Thinking about what could go wrong in code is one of the fundamental problems of programming and one of the reasons why writing bug-free code is a difficult endeavor. Programmers naturally focus on getting software to work, and generally we tend to focus on the situations we expect and have limitations when it comes to things we’re not thinking about (a classic example of unexpected behavior: “what happens if the user doesn’t enter any password at all?”). This is where fuzzing really shines, because it doesn’t require a developer to describe exactly what inputs to process, it tries many random variations and can report if something goes wrong. There’s no silver bullet when it comes to discovering all of the things that could happen in a piece of software, but the randomized nature of fuzzing makes it quite effective at discovering corner cases that we might not think to test.
So far we’ve covered that the fuzzing’s strengths of speed and unbiased nature help address some of the core problems of developing reliable software. While adopting any kind of fuzz testing is a step in the right direction, there’s also some logical implications from what we’ve discussed so far that get into the questions of “how much” or “how often.” If you’re interested in putting fuzzing to the test, I think there’s two additional corollaries to the Law of Fuzzing that are worth considering.
First, let’s say you are perfect today and your software has no bugs--that’s great! But tomorrow when you continue development, you might make a mistake, and this brings us to the first corollary of the law of fuzzing: new code hasn’t been fuzzed, therefore we should continuously fuzz our code (as part of continuous integration or other test automation). This idea has been borne out by Google’s OSS-Fuzz effort, where they reported a whopping 40% of the bugs found with fuzzing are regression bugs. If such a finding applies across that many codebases (250+ at the time of that talk), it probably also applies to code you care about.

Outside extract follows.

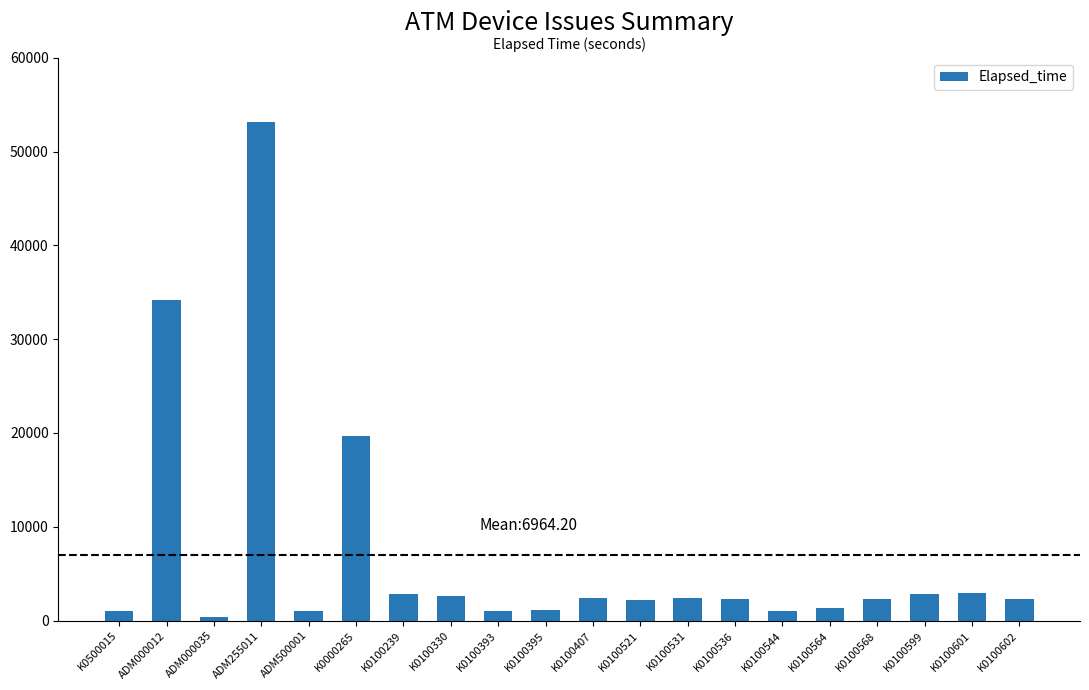

Count the number of data series in this chart.

1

The second corollary is that incomplete fuzzing leads to incomplete results, which is to say that if there is some part of your code you haven’t fuzzed, then the Law of Fuzzing applies to that remainder. That being said, there are certainly diminishing returns here, and it’s probably unrealistic to shoot for 100% code coverage in fuzzing. In this manner it’s just like unit testing--more is better to a point, but there’s no perfect percentage threshold for everyone. A common recommendation is to fuzz anything that takes untrusted input or performs parsing on input, because if an attacker could send anything to that part of the software, it makes sense to test throwing at least a few million different things at it yourself first.

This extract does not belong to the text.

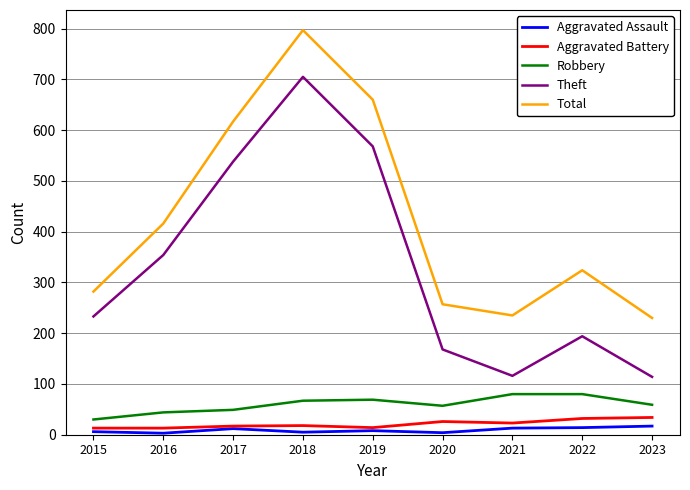

Is this an area chart (filled region under the line)?

No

To bring this to a close, let me just say this: fuzzing is neither new nor untested, and the reasons it works are pretty fundamental. If you knew nothing about fuzzing but just examined the results from the past decade on a variety of targets and languages, you would likely come to the same conclusion: that it should be a part of the secure software development lifecycle. I hope you’ve enjoyed my attempt at a straightforward explanation of why fuzzing works, and why it is unlikely to stop working, at least until we just get the computers to write all the code for us.